What could she possibly have been through that Jo deemed so traumatic? She was a pampered princess, daughter of one of the wealthiest men in town, the town’s bank president, apparently adored by everyone.
She couldn’t know what it was like to have to call the police on your own father or hold your mother as she breathed her last.
Before he could ask Jo to explain, she began to cough—raspy, wet hacking that made his own chest hurt just listening to it.
She covered her mouth with a folded handkerchief from her pocket as the coughing fit went on for what seemed an eon. When she pulled the cloth away, he didn’t miss the red spots speckling the white linen.
“I’m going to carry you inside and call Easton.”
Jo shook her head. “No,” she choked out. “Will pass. Just…minute.”
He gave her thirty more seconds, then reached for his cell phone. He started to hit Redial to reach Easton when he realized Jo’s coughs were dwindling.
“Told you…would pass,” she said after a moment. During the coughing attack, what little color there was in her features had seeped out and she looked as if she might blow away if the wind picked up even a knot or two.
“Let’s get you inside.”
She shook her head. “I like the sunshine.”
He sat helplessly beside her while she coughed a few more times, then folded the handkerchief and stuck it back into her pocket.
“Sorry about that,” she murmured after a painful moment. “I so wish you didn’t have to see me like this.”
He wrapped an arm around her frail shoulders and pulled her close to him, planting a kiss on her springy gray curls.
“We don’t have to talk. Just rest. We can stay for a few more moments and enjoy the sunshine.”
She smiled and settled against him and they sat in contented silence.

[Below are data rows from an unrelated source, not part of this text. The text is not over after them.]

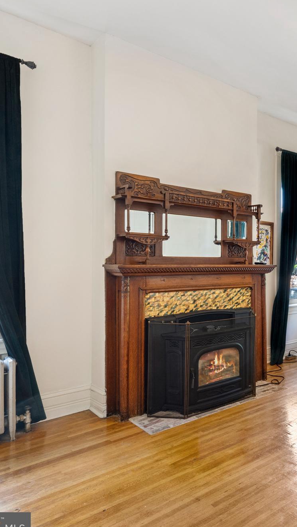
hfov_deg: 35.5
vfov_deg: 71.9
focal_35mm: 26
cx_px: 351
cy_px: 269
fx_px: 364
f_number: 8
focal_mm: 16
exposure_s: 1/1.67
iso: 1250
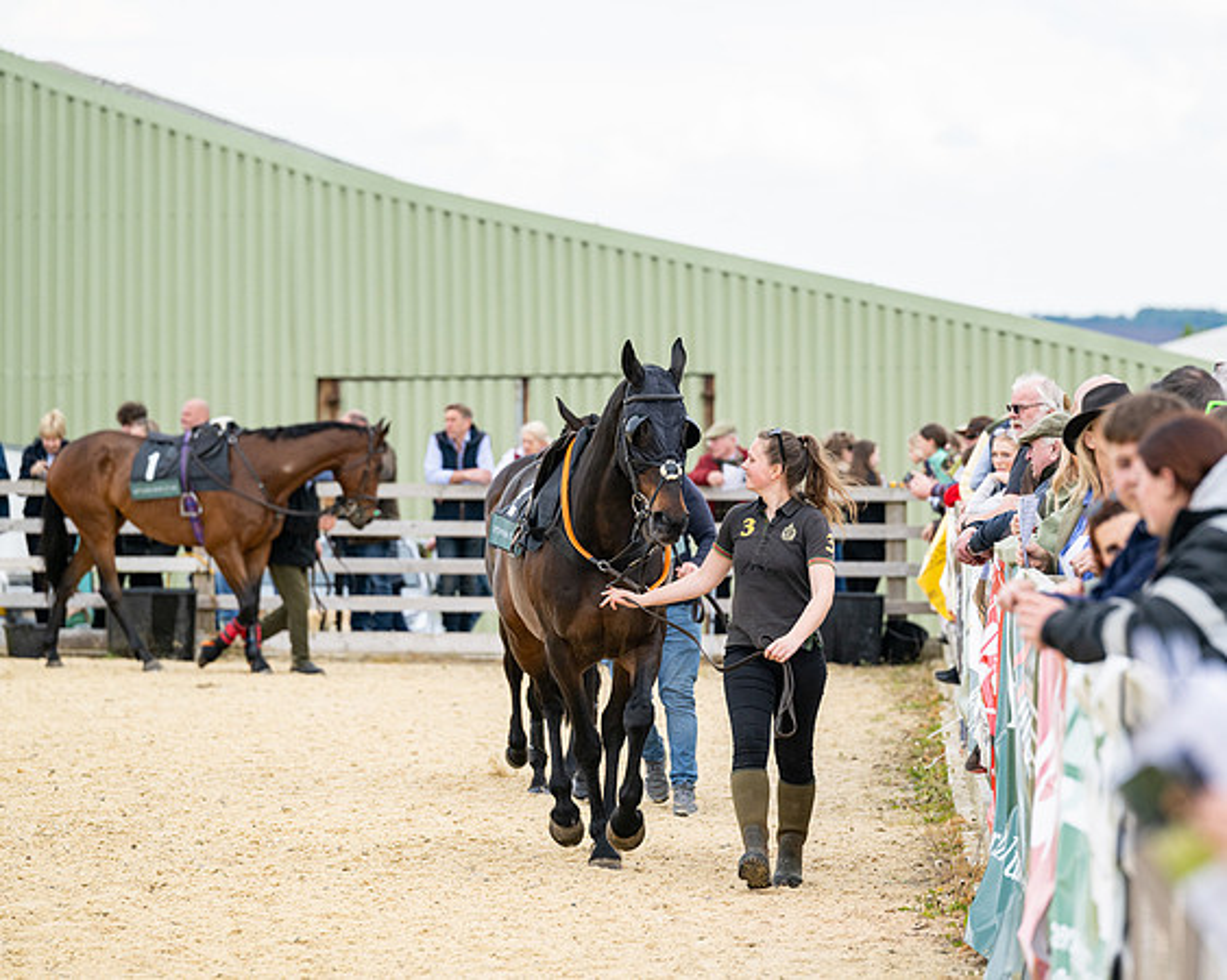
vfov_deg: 6.9
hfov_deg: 8.6
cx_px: 737
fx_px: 8181
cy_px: 490
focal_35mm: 225
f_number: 5
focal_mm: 200
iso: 400
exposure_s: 1/1600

For those few moments, he was deeply grateful he had come. As difficult as it had been to rearrange his schedule and delegate as many responsibilities as he could to the other executives at Southerland, he wouldn’t have missed this moment for anything.
With his own mother, he hadn’t been given the luxury of saying goodbye. She had been unconscious by the time he could reach her.
He supposed that played some small part in his insistence that he stay here to the end with Jo, as difficult as it was to face, as if he could atone in some small way for all he hadn’t been able to do for his own mother as a frightened kid.
Her love of sunshine notwithstanding, Jo lasted outside only another fifteen minutes before she had a coughing fit so intense it left her pale and shaken. He didn’t give her a choice this time, simply scooped her into his arms and carried her inside to her bedroom.
“Rest there and I’ll find Easton to help you.”